Memory clauses are formed into bundles in presence of xnack.
Their source operands are marked as early-clobber.
This allows to allocate distinct source and destination registers within a clause and prevent breaking the clause with s_nop in the hazard recognizer.
Clauses are undone before post-RA scheduler to allow some rescheduling, which will not break the clause since artificial edges are created in the dag to keep memory operations together. Yet this allows a better ILP in some cases.

Diff Detail

Event Timeline

rampitec created this revision.May 29 2018, 6:57 PM
rampitec updated this revision to Diff 149023.May 29 2018, 7:31 PM

Stripped patch off the parent revision D47509 changes.

mgrang added inline comments.May 29 2018, 8:53 PM
lib/Target/AMDGPU/SIFormMemoryClauses.cpp
172
rampitec updated this revision to Diff 149040.May 29 2018, 10:00 PM
rampitec marked an inline comment as done.

Replaced std::sort with llvm::sort.

Needs some tests with frame indexes, and with the d16 lo/hi operations with tied operands

lib/Target/AMDGPU/SIFormMemoryClauses.cpp
33–37

I thought this was a subtarget specific limit.

I apparently never committed D40578 which made the hazard recognizer aware of the subtarget specific sizes

42

Should this be using the BitVector of RegUnits instead?

313

SReg_32_XM0_XEXEC?

364

Why && (and for the rest)?

lib/Target/AMDGPU/SIInstructions.td
548–550

Why do you use this instead of using the generic TargetOpcode::BUNDLE?
I think trying to use a custom bundle instruction is going to cause issues. For example instruction size computation for this won't work properly, and any other code that expects to see BUNDLE

Needs some tests with frame indexes, and with the d16 lo/hi operations with tied operands

There is a test with frame indexes in mir (function name "stack").

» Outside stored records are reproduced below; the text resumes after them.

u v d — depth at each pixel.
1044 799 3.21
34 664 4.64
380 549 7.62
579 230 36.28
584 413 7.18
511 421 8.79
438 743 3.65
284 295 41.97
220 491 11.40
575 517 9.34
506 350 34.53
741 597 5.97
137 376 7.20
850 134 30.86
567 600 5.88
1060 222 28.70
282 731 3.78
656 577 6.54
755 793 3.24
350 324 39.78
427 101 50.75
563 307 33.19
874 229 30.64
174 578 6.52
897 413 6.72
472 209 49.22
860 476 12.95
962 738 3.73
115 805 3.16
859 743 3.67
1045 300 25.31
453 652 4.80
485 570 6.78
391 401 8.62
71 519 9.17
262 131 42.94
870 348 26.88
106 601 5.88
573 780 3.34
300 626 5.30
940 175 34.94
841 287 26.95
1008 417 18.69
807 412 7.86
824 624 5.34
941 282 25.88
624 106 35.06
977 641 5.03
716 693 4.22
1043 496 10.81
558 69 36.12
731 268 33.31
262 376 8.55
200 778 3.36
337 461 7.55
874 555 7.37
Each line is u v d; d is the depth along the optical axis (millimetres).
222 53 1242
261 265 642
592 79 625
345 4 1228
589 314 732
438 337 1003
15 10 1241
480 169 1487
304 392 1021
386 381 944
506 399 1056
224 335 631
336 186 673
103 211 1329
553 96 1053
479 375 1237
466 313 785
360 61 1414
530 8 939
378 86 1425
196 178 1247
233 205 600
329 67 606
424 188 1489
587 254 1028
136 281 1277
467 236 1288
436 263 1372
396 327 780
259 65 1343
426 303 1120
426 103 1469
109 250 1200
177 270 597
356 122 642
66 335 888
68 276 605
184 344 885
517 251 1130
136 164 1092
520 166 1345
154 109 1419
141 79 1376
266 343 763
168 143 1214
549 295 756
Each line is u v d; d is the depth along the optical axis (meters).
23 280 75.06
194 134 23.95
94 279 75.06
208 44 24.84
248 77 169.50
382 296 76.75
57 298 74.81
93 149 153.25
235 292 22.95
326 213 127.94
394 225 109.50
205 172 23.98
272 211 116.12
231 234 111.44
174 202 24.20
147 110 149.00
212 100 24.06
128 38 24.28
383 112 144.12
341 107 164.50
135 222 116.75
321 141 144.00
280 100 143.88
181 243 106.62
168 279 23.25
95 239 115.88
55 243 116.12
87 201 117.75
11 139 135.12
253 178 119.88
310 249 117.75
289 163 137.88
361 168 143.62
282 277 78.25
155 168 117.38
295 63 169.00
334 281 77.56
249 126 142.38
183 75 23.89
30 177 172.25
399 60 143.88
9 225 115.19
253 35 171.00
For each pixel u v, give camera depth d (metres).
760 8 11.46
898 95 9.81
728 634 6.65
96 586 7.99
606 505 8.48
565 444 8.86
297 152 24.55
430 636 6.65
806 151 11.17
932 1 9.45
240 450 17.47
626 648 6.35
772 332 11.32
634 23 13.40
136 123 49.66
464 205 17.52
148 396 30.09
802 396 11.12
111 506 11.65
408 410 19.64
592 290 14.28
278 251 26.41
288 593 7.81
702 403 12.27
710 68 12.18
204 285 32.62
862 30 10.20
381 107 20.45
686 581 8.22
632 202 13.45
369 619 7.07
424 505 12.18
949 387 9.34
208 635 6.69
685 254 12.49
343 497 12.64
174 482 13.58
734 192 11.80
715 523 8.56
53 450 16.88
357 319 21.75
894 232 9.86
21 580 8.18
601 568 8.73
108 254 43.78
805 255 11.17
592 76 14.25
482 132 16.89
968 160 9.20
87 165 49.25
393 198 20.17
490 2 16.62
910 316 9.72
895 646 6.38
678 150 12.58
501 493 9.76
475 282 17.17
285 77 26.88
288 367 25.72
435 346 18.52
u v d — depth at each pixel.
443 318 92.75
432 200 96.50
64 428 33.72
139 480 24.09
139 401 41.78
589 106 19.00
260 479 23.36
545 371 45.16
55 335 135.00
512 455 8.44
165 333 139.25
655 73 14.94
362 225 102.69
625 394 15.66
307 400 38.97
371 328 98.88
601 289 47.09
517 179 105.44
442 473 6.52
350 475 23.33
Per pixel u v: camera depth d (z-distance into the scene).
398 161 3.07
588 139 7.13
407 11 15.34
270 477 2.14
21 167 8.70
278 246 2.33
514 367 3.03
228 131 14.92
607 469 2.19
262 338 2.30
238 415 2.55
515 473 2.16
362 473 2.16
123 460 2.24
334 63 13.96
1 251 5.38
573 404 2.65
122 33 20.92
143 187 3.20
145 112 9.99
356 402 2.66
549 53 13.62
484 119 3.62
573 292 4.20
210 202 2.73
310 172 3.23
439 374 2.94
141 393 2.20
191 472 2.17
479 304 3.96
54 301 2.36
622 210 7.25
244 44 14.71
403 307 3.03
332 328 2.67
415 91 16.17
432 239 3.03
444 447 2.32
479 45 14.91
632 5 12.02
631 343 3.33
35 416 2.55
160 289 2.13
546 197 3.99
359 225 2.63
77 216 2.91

Pass skips all instructions with FI operands, so the only test needed is to check there are no clauses formed.

lib/Target/AMDGPU/SIFormMemoryClauses.cpp
33–37

4 bits is a smallest counter for all ASICs (excluding exp, but we are not using exp here). On GFX9 there are two additional bits for vmcnt, but it does not make too much sense to create too big clauses, so to fit into 4 bit seems reasonable at least as a starting point.

Take in mind we cannot be precise here because if there are outstanding operations counter may be higher than zero when we come to a clause. In this case HW will break it anyway when it is saturated. Thus the value is not calculated from available counter bits or hardcoded, but rather a tunable option.

42

RegUnits are for Phys. Anyway, this carries lane bitmask *and* register state, so I need two values.

313

When SIRegisterInfo::getReservedRegs() works it reserves SGPR_32 for amdgpu-num-sgpr attribute. This limit accounts primarily for that attribute use (and debug reserved registers too). I also do not believe I want to use vcc or anything exotic here, I'd rather split the clause if we are running that low of registers.

364

I could use const auto &, but forwarding reference is less verbose (and usually recommended in fact).

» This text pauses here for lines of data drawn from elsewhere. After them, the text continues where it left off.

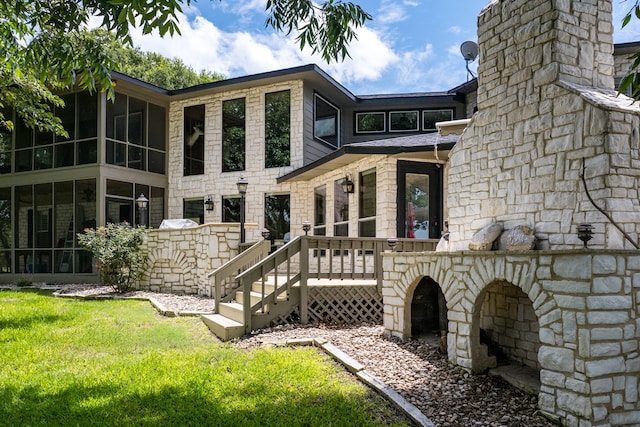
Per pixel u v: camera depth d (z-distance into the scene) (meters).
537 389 4.31
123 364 4.95
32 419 3.56
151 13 3.18
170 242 10.80
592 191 4.44
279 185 13.23
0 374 4.62
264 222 13.46
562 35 4.98
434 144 8.29
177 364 4.93
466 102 14.34
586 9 5.16
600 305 3.65
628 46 10.48
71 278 13.26
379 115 14.98
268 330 6.54
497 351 5.48
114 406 3.80
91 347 5.68
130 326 6.88
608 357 3.65
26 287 12.43
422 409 4.01
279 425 3.52
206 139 14.38
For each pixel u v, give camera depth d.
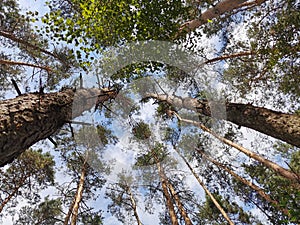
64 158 9.17
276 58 5.88
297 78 6.87
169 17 4.29
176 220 7.52
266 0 6.39
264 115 4.97
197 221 9.66
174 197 8.14
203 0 5.79
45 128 2.64
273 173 8.70
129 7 4.12
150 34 4.09
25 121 2.37
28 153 8.82
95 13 4.18
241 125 5.50
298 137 4.34
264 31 6.30
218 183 9.38
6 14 6.65
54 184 9.41
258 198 9.19
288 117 4.80
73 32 4.35
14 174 8.85
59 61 6.54
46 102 2.79
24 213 9.84
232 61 7.44
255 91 7.64
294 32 5.79
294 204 3.86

lib/Target/AMDGPU/SIInstructions.td
548–550

Primarily to know what to remove post-RA. I do not think it creates any problems though, for instance getFunctionCodeSize() is called when memory clauses are already unbundled.

rampitec updated this revision to Diff 149208.May 30 2018, 2:58 PM

Added tests for d16 and d16_hi loads. Since operands are tied we skip creating a clause for them.

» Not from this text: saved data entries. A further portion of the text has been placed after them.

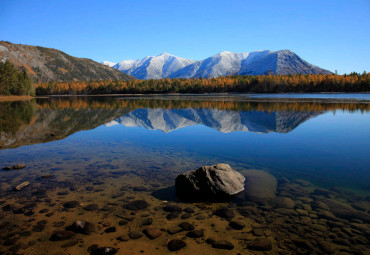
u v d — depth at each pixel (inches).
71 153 440.5
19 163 376.8
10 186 283.9
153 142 539.5
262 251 167.8
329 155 420.5
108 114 1245.1
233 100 2502.5
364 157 404.8
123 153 440.5
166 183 299.9
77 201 245.8
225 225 203.5
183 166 363.9
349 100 2167.8
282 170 343.9
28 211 223.9
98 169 349.4
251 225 202.8
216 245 174.6
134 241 179.8
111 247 169.5
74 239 181.0
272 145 502.6
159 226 201.2
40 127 780.0
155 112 1346.0
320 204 238.4
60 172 335.6
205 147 487.8
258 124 818.8
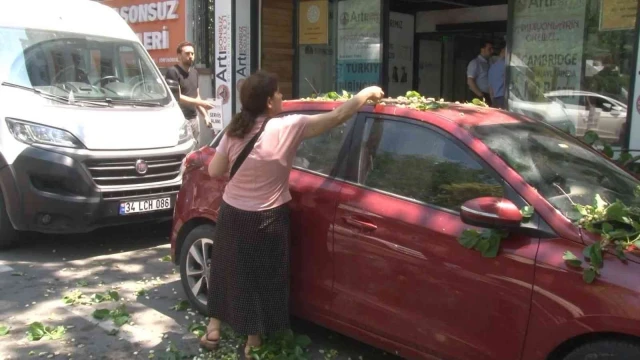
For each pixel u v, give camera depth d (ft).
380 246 11.60
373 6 33.37
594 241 9.61
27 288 17.43
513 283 9.98
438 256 10.82
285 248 12.41
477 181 11.03
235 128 12.07
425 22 40.04
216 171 12.64
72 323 15.08
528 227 10.12
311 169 13.26
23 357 13.29
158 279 18.40
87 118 20.36
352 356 13.55
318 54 36.01
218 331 13.43
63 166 19.13
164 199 21.11
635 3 24.40
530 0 27.50
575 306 9.37
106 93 22.39
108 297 16.57
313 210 12.68
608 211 9.75
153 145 21.07
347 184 12.55
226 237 12.34
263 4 35.27
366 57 33.99
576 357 9.47
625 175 12.67
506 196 10.62
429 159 11.74
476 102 14.57
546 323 9.64
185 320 15.31
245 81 12.21
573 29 26.37
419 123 12.07
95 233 23.41
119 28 24.89
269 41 35.86
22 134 19.47
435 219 11.07
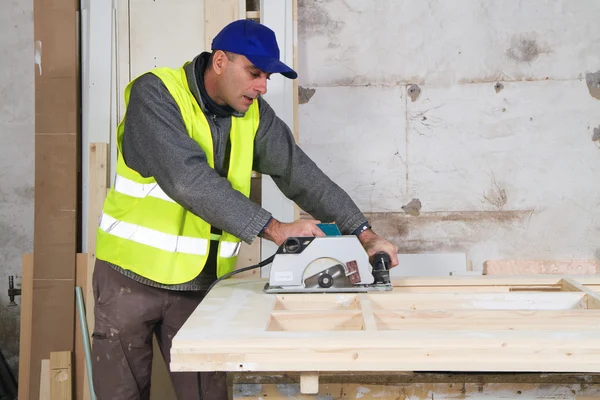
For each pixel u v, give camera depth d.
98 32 2.85
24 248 3.32
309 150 3.10
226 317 1.54
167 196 2.00
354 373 1.50
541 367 1.31
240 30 1.92
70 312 2.80
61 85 2.84
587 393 1.47
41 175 2.84
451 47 3.05
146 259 1.99
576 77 3.03
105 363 2.06
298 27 3.07
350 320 1.61
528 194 3.07
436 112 3.06
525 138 3.06
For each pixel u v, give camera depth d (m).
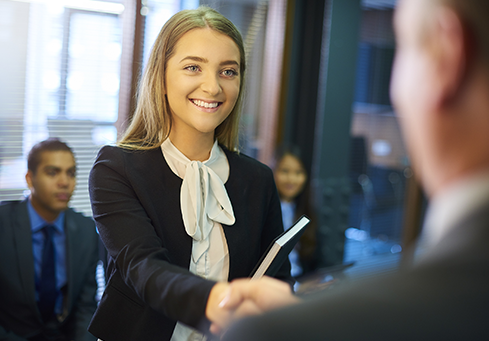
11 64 2.98
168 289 0.74
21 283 2.00
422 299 0.24
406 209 4.62
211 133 1.10
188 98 1.01
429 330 0.23
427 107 0.27
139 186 0.97
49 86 3.10
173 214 1.00
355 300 0.25
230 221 1.06
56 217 2.15
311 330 0.25
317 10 3.81
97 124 3.25
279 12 3.79
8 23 2.95
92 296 2.15
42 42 3.05
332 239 3.93
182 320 0.71
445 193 0.27
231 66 1.02
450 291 0.23
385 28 4.18
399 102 0.30
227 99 1.03
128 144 1.06
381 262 4.15
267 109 3.85
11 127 3.02
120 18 3.22
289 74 3.85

rampitec updated this revision to Diff 149225.May 30 2018, 5:41 PM
rampitec marked an inline comment as done.

Replaced custom instruction with TargetOpcode::BUNDLE.

lib/Target/AMDGPU/SIInstructions.td
548–550

Actually I can do it with BUNDLE too. Resulting bundle returns mayLoad() and can be identified.

vpykhtin added inline comments.May 30 2018, 11:49 PM
lib/Target/AMDGPU/SIFormMemoryClauses.cpp
243

moveMaxPressure actually clears accumulated MaxPressure - is this intended?

rampitec added inline comments.May 30 2018, 11:58 PM
lib/Target/AMDGPU/SIFormMemoryClauses.cpp
243

That is the only interface we made here ;) It does not really matter, as the next step will recreate MaxPressure. Take in mind that pressure cannot go down within the clause, only after. Therefor CurPressure is always a MaxPressure too while inside the clause.

vpykhtin accepted this revision.May 31 2018, 2:04 AM
vpykhtin added inline comments.
lib/Target/AMDGPU/SIFormMemoryClauses.cpp
243

ok, then. I will add something like getMaxPressure next time.

This revision is now accepted and ready to land.May 31 2018, 2:04 AM
This revision was automatically updated to reflect the committed changes.